• [Instructions to follow] Copy every line of the material below word for word, from kingdom through common name. Leave out the pictures.

• [Stored rows]
━━━━━━━━━━━━━━━━━━━━━━━━━━━━━━

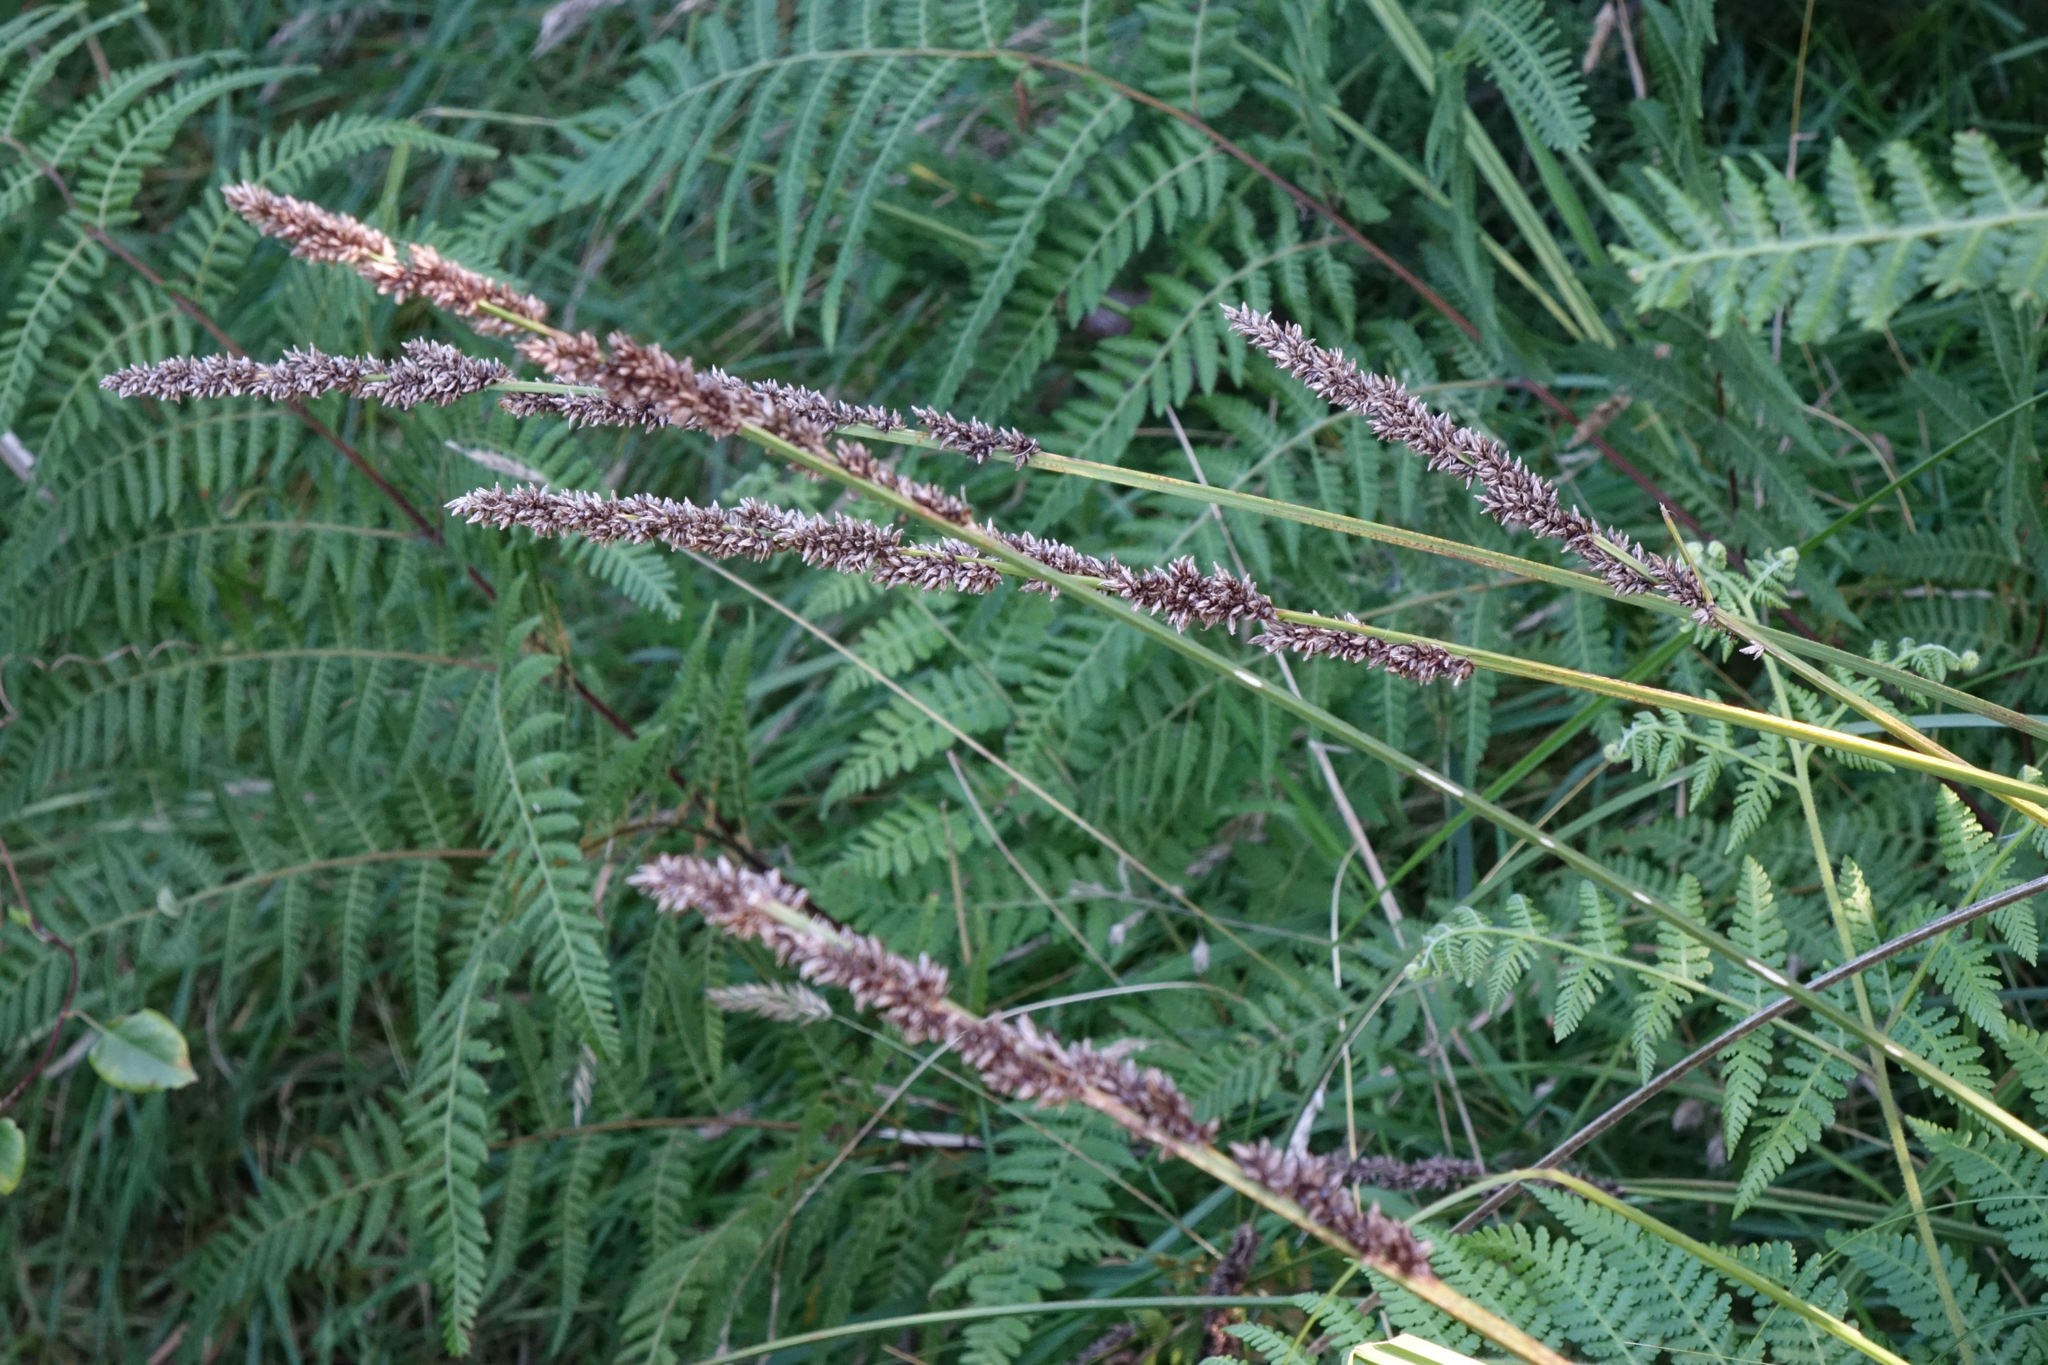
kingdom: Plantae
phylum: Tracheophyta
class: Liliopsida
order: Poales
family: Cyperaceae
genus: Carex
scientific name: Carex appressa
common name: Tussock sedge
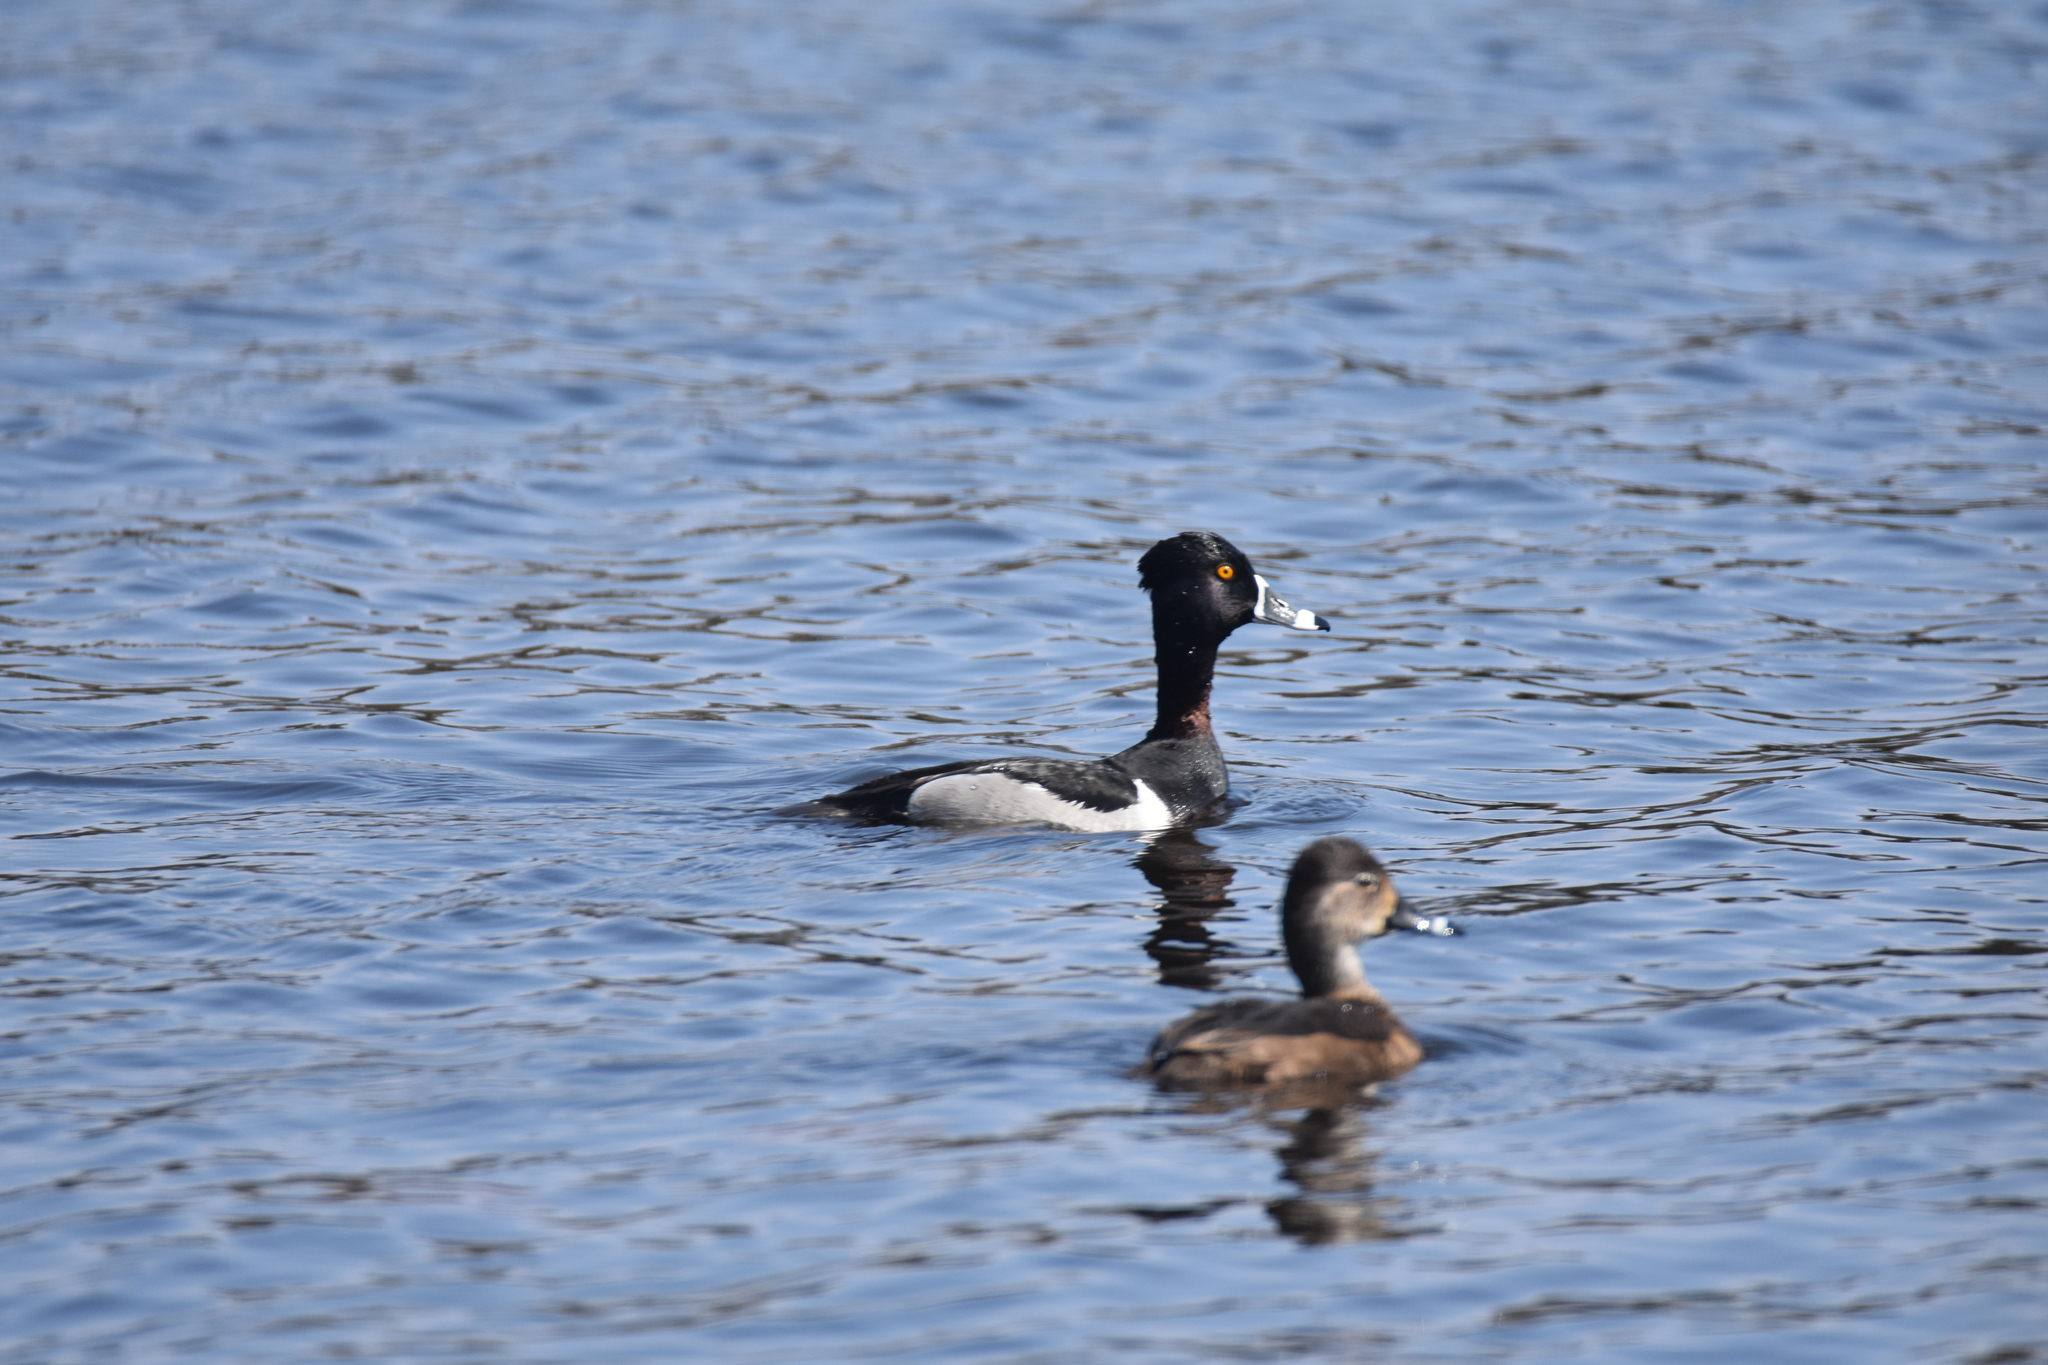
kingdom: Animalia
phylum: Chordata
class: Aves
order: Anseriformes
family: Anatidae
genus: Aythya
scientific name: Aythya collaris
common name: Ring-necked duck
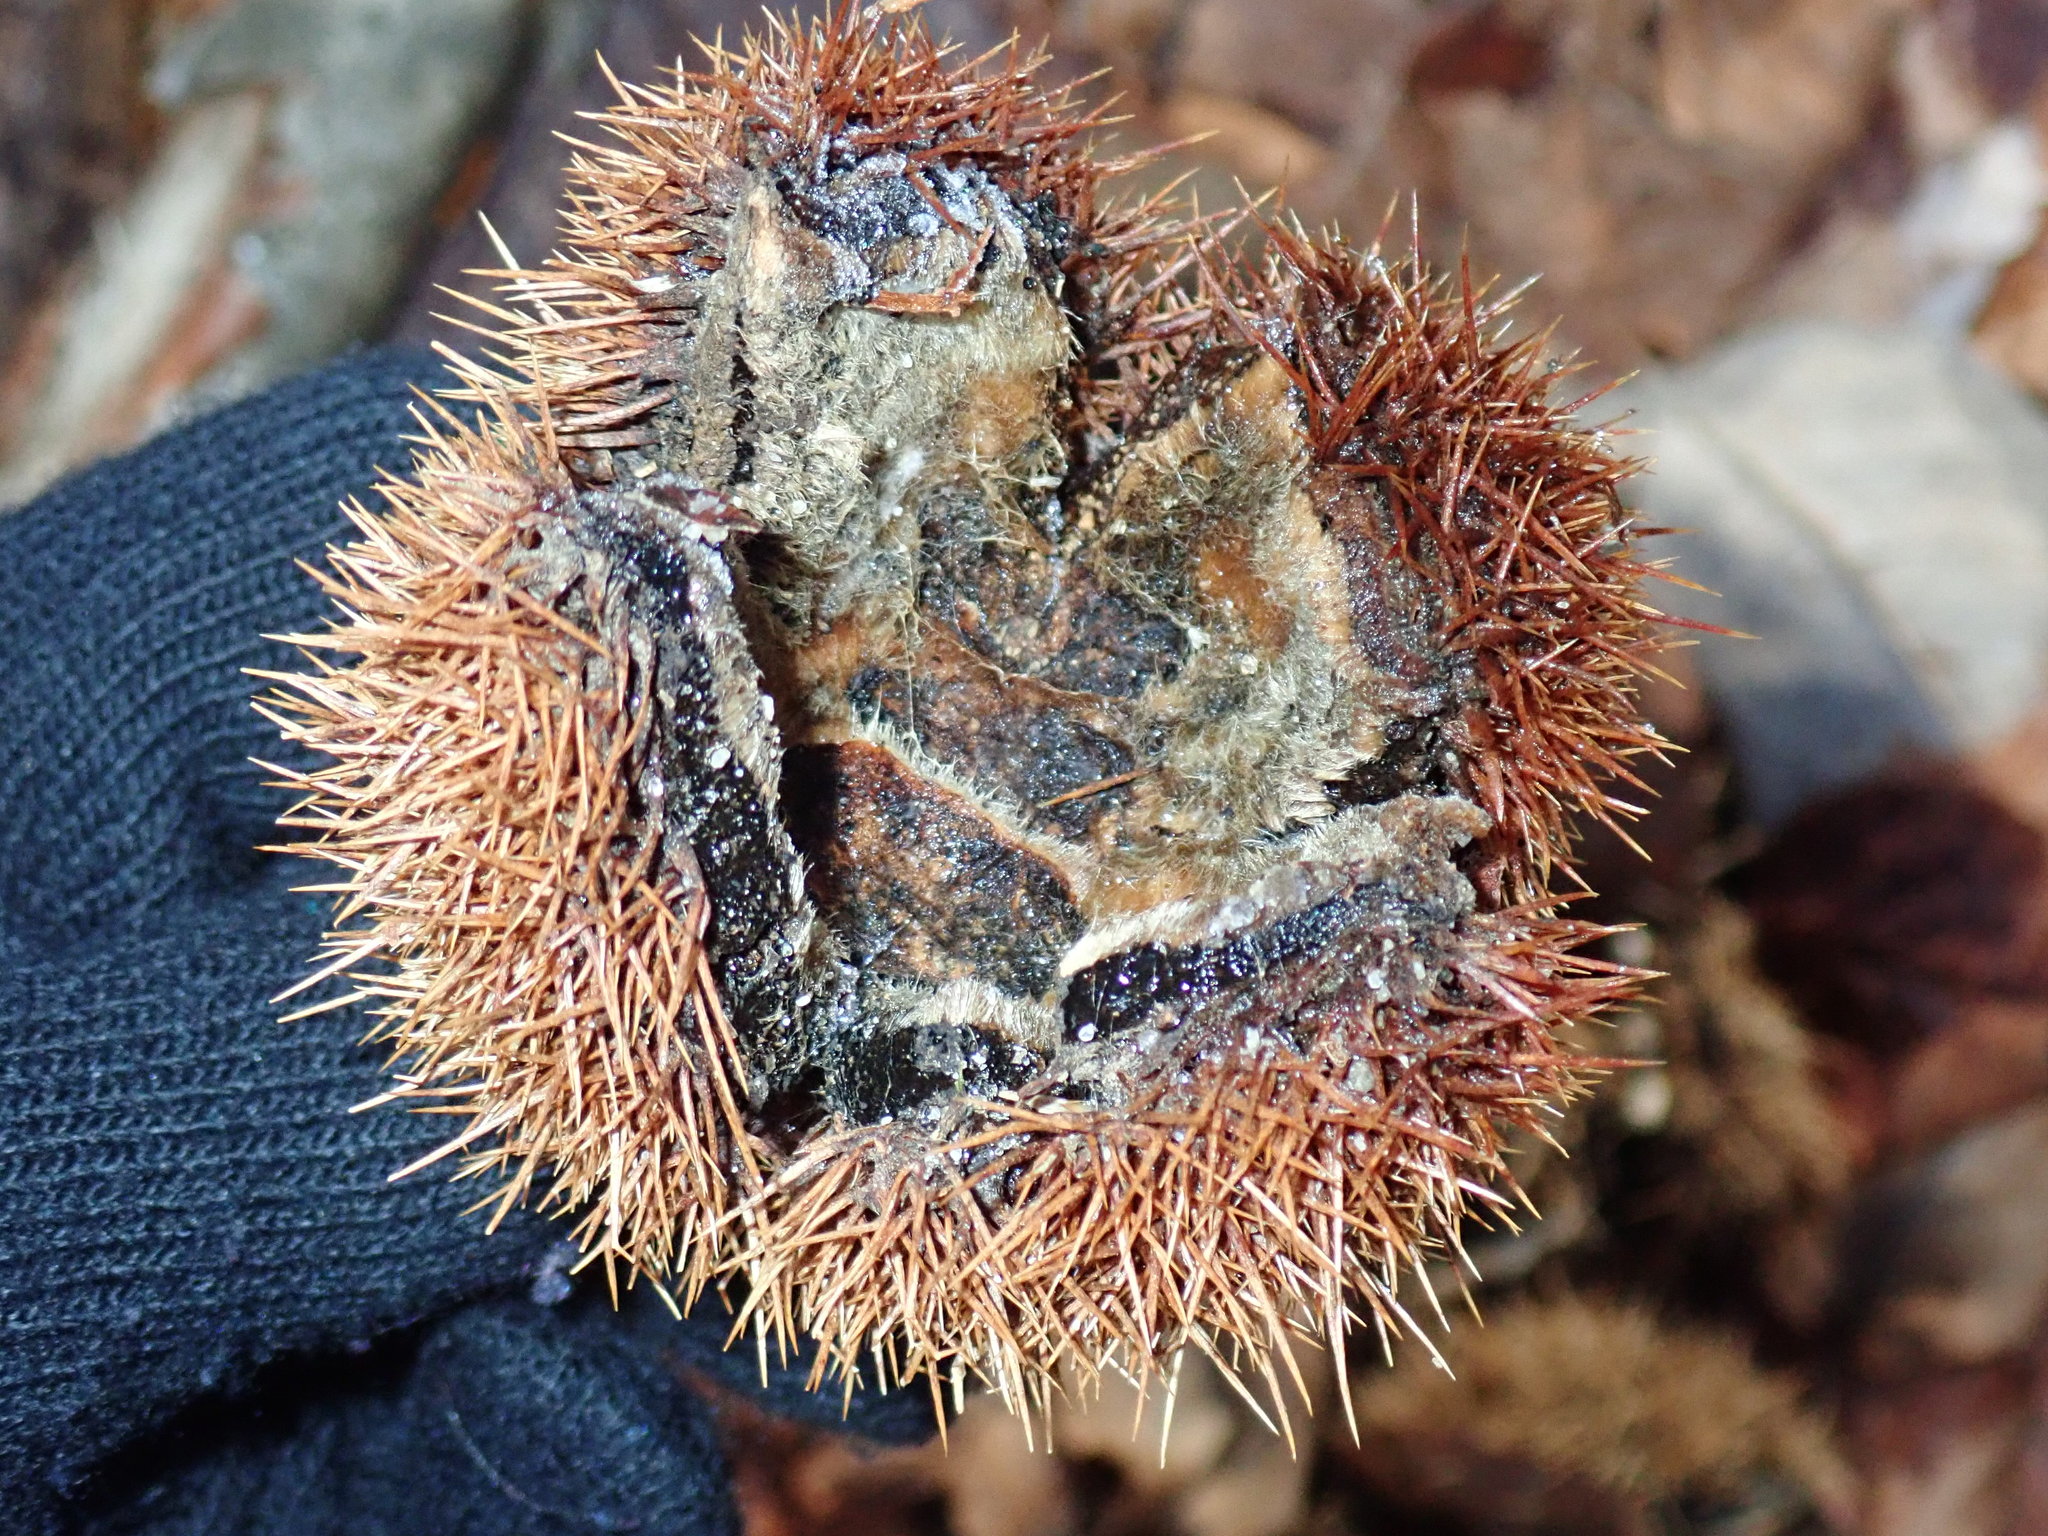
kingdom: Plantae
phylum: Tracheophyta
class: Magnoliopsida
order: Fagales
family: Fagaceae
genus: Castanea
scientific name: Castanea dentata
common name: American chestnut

━━━━━━━━━━━━━━━━━━━━━━━━━━━━━━

• [Correct output]
kingdom: Plantae
phylum: Tracheophyta
class: Liliopsida
order: Poales
family: Cyperaceae
genus: Carex
scientific name: Carex appressa
common name: Tussock sedge
kingdom: Animalia
phylum: Chordata
class: Aves
order: Anseriformes
family: Anatidae
genus: Aythya
scientific name: Aythya collaris
common name: Ring-necked duck
kingdom: Plantae
phylum: Tracheophyta
class: Magnoliopsida
order: Fagales
family: Fagaceae
genus: Castanea
scientific name: Castanea dentata
common name: American chestnut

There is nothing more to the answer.